Saved entries
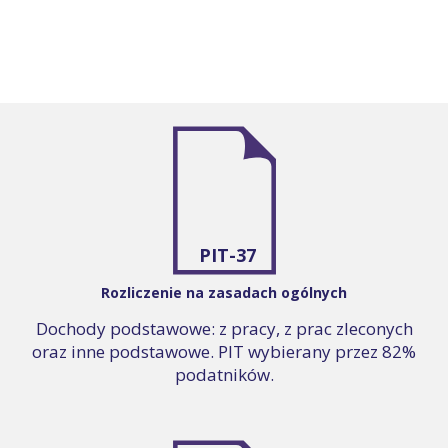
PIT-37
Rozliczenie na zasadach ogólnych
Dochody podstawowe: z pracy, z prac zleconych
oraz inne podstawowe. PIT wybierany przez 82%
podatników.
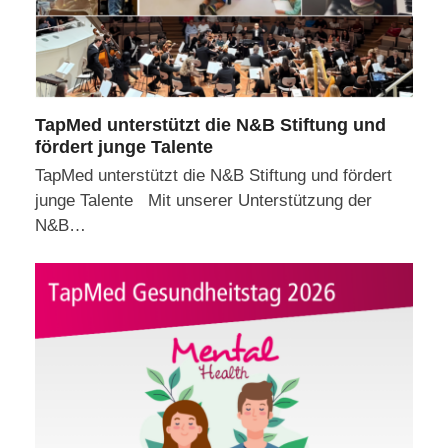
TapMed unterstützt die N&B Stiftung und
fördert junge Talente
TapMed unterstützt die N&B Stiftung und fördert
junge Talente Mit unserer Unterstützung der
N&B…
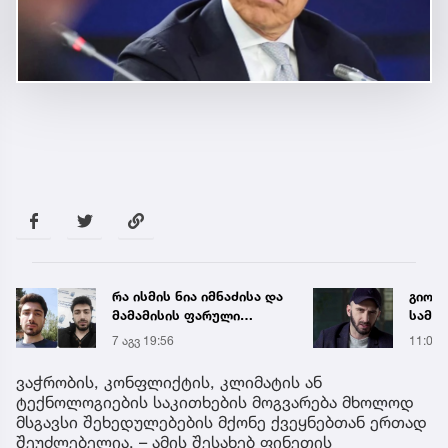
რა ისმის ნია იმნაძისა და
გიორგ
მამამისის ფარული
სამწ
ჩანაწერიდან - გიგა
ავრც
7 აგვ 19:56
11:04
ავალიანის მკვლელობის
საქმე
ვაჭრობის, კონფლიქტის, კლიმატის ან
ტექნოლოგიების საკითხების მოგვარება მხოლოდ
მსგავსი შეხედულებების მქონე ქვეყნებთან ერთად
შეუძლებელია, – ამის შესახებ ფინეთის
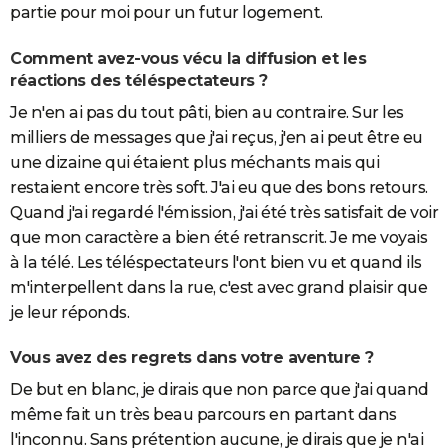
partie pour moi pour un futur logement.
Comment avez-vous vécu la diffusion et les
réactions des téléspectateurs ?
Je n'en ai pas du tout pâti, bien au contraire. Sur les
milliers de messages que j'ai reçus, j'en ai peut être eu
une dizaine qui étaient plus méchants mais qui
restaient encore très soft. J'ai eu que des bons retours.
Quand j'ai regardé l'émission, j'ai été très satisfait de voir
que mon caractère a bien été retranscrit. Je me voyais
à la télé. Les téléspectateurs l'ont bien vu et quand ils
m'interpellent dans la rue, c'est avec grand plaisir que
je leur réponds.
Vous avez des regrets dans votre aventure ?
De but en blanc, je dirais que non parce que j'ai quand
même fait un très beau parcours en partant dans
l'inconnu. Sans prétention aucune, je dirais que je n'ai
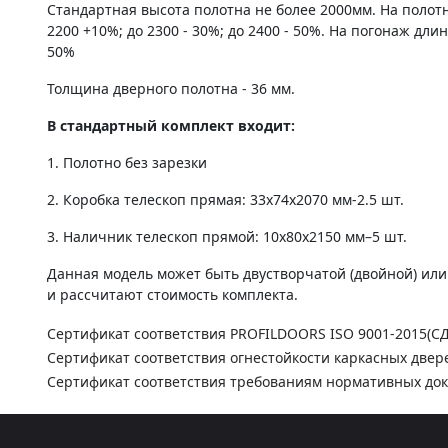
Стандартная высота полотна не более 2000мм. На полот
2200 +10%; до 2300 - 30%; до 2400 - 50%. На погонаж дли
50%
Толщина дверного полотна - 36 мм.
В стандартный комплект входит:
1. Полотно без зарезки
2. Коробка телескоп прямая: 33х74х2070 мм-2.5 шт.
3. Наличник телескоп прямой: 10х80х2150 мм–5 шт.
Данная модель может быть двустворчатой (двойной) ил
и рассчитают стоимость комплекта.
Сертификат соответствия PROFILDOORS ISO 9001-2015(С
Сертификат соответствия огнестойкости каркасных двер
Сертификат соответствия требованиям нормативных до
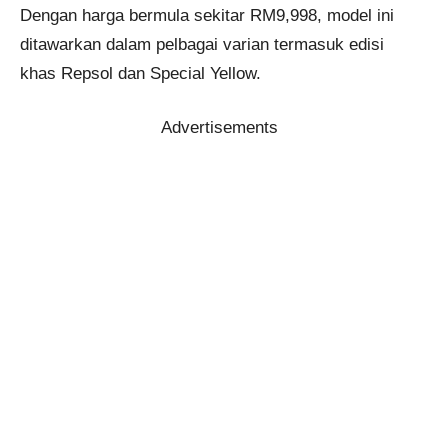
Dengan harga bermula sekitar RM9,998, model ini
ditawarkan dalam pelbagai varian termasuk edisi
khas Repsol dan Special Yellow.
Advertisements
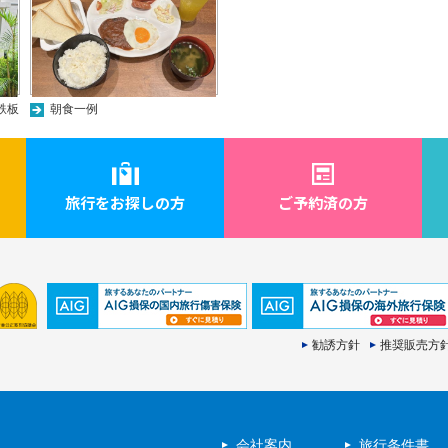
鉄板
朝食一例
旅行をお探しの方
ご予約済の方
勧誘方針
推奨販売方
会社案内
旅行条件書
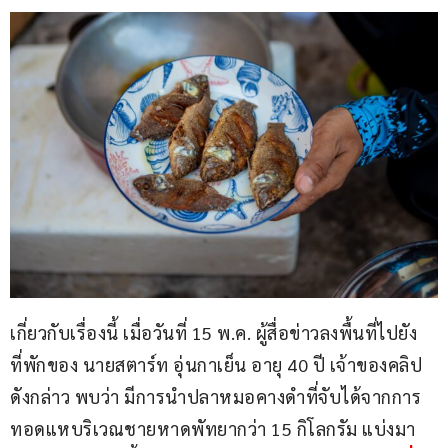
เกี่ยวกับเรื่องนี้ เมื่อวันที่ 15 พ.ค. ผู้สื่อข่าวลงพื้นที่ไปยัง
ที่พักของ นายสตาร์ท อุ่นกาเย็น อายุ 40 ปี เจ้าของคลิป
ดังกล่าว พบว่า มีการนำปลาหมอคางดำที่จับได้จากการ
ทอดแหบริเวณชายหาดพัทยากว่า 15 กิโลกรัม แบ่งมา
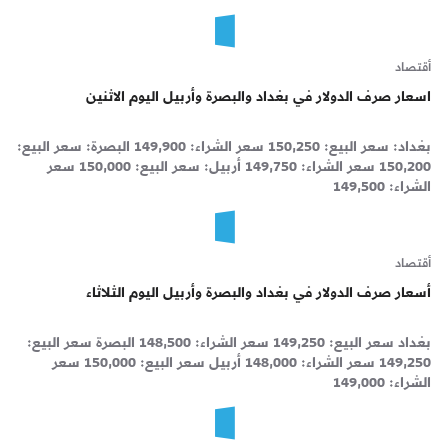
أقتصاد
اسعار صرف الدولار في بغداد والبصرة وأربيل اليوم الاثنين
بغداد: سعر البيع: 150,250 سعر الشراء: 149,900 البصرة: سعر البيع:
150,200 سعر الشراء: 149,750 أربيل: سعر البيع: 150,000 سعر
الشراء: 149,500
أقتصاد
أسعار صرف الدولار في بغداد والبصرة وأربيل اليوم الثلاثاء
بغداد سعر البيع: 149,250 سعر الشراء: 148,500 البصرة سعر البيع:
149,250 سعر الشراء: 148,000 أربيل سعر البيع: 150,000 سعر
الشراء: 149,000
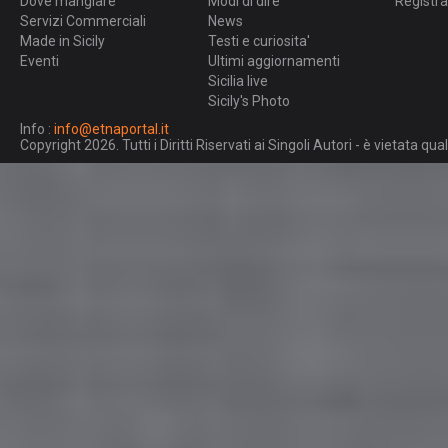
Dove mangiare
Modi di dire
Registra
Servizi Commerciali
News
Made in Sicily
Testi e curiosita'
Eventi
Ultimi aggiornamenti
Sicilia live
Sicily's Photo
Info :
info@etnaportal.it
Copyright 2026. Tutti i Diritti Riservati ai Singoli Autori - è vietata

*What to do*. Go through the records above. Copy each line in which the string "اليوم" appears.

*Written solution*.
اسعار صرف الدولار في بغداد والبصرة وأربيل اليوم الاثنين
أسعار صرف الدولار في بغداد والبصرة وأربيل اليوم الثلاثاء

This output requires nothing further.